Merck is advancing a broad and fast-growing clinical development
program for pembrolizumab with more than 85 clinical trials –
across more than 30 tumour types and over 14,000 patients – both as
a monotherapy and in combination with other therapies.
About Melanoma
Melanoma, the most serious form of skin cancer1, is
characterized by the uncontrolled growth of pigment-producing
cells. The incidence of melanoma has been increasing over the past
four decades – approximately 232,130 new cases were diagnosed
worldwide in 2012.
In Canada, in 2014, it was
estimated that 6,500 Canadians would be diagnosed with melanoma,
while 1,050 Canadians would die from melanoma2.

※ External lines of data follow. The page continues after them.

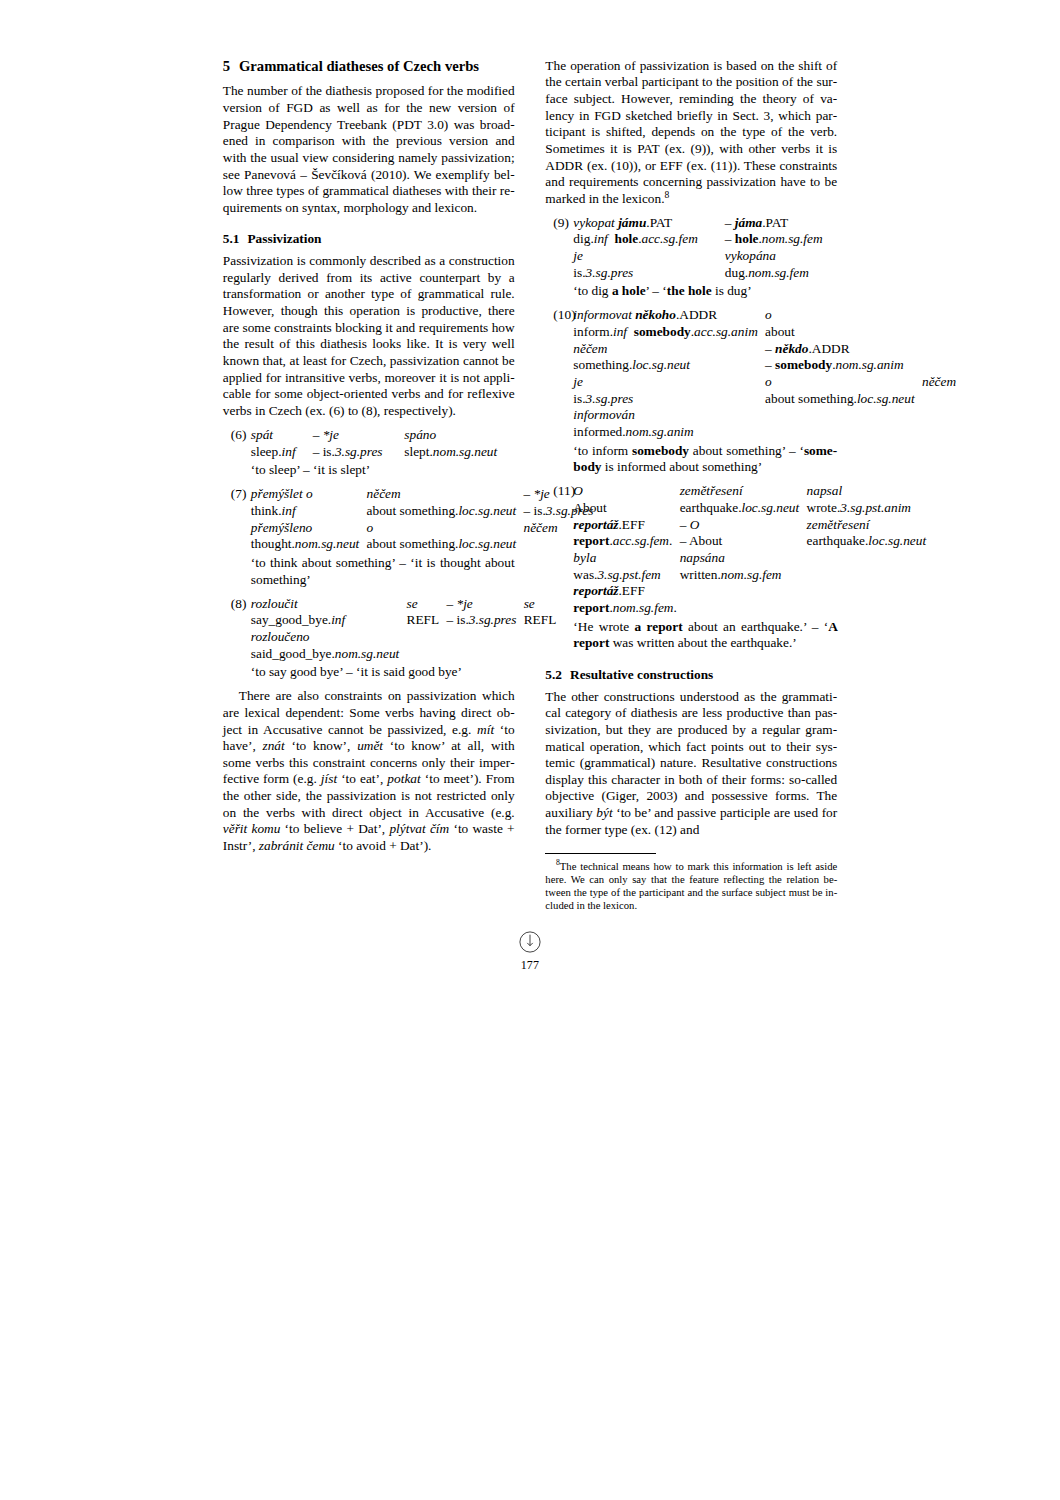5 Grammatical diatheses of Czech verbs
The number of the diathesis proposed for the modified version of FGD as well as for the new version of Prague Dependency Treebank (PDT 3.0) was broadened in comparison with the previous version and with the usual view considering namely passivization; see Panevová – Ševčíková (2010). We exemplify bellow three types of grammatical diatheses with their requirements on syntax, morphology and lexicon.
5.1 Passivization
Passivization is commonly described as a construction regularly derived from its active counterpart by a transformation or another type of grammatical rule. However, though this operation is productive, there are some constraints blocking it and requirements how the result of this diathesis looks like. It is very well known that, at least for Czech, passivization cannot be applied for intransitive verbs, moreover it is not applicable for some object-oriented verbs and for reflexive verbs in Czech (ex. (6) to (8), respectively).
(6)
spát
– *je
spáno
sleep.inf
– is.3.sg.pres
slept.nom.sg.neut
‘to sleep’ – ‘it is slept’
(7)
přemýšlet o
něčem
– *je
think.inf
about something.loc.sg.neut
– is.3.sg.pres
přemýšleno
o
něčem
thought.nom.sg.neut
about something.loc.sg.neut
‘to think about something’ – ‘it is thought about something’
(8)
rozloučit
se
– *je
se
say_good_bye.inf
REFL
– is.3.sg.pres
REFL
rozloučeno
said_good_bye.nom.sg.neut
‘to say good bye’ – ‘it is said good bye’
There are also constraints on passivization which are lexical dependent: Some verbs having direct object in Accusative cannot be passivized, e.g. mít ‘to have’, znát ‘to know’, umět ‘to know’ at all, with some verbs this constraint concerns only their imperfective form (e.g. jíst ‘to eat’, potkat ‘to meet’). From the other side, the passivization is not restricted only on the verbs with direct object in Accusative (e.g. věřit komu ‘to believe + Dat’, plýtvat čím ‘to waste + Instr’, zabránit čemu ‘to avoid + Dat’).
The operation of passivization is based on the shift of the certain verbal participant to the position of the surface subject. However, reminding the theory of valency in FGD sketched briefly in Sect. 3, which participant is shifted, depends on the type of the verb. Sometimes it is PAT (ex. (9)), with other verbs it is ADDR (ex. (10)), or EFF (ex. (11)). These constraints and requirements concerning passivization have to be marked in the lexicon.8
(9)
vykopat jámu.PAT
– jáma.PAT
dig.inf hole.acc.sg.fem
– hole.nom.sg.fem
je
vykopána
is.3.sg.pres
dug.nom.sg.fem
‘to dig a hole’ – ‘the hole is dug’
(10)
informovat někoho.ADDR
o
inform.inf somebody.acc.sg.anim
about
něčem
– někdo.ADDR
something.loc.sg.neut
– somebody.nom.sg.anim
je
o
něčem
is.3.sg.pres
about something.loc.sg.neut
informován
informed.nom.sg.anim
‘to inform somebody about something’ – ‘somebody is informed about something’
(11)
O
zemětřesení
napsal
About
earthquake.loc.sg.neut
wrote.3.sg.pst.anim
reportáž.EFF
– O
zemětřesení
report.acc.sg.fem.
– About
earthquake.loc.sg.neut
byla
napsána
was.3.sg.pst.fem
written.nom.sg.fem
reportáž.EFF
report.nom.sg.fem.
‘He wrote a report about an earthquake.’ – ‘A report was written about the earthquake.’
5.2 Resultative constructions
The other constructions understood as the grammatical category of diathesis are less productive than passivization, but they are produced by a regular grammatical operation, which fact points out to their systemic (grammatical) nature. Resultative constructions display this character in both of their forms: so-called objective (Giger, 2003) and possessive forms. The auxiliary být ‘to be’ and passive participle are used for the former type (ex. (12) and
8The technical means how to mark this information is left aside here. We can only say that the feature reflecting the relation between the type of the participant and the surface subject must be included in the lexicon.
177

The five-year survival rates for advanced or metastatic melanoma
(Stage IV) are estimated to be 15 to 20 percent.
Our Focus on Cancer
Our goal is to translate breakthrough science into biomedical
innovations to help people with cancer worldwide. For Merck
Oncology, helping people fight cancer is our passion, supporting
accessibility to our cancer medicines is our commitment, and
pursuing research in immuno-oncology is our focus to potentially
bring new hope to people with cancer. For more information about
our oncology clinical trials, visit
www.merck.com/clinicaltrials.
About Merck
Today's Merck is a global healthcare leader working to help the
world be well. Merck is known as MSD outside Canada and the
United States. Through our prescription medicines, vaccines,
biologic therapies, and consumer care and animal health products,
we work with customers and operate in more than 140 countries to
deliver innovative health solutions. We also demonstrate our
commitment to increasing access to healthcare through far-reaching
policies, programs and partnerships. For more information about our
operations in Canada, visit
www.merck.ca.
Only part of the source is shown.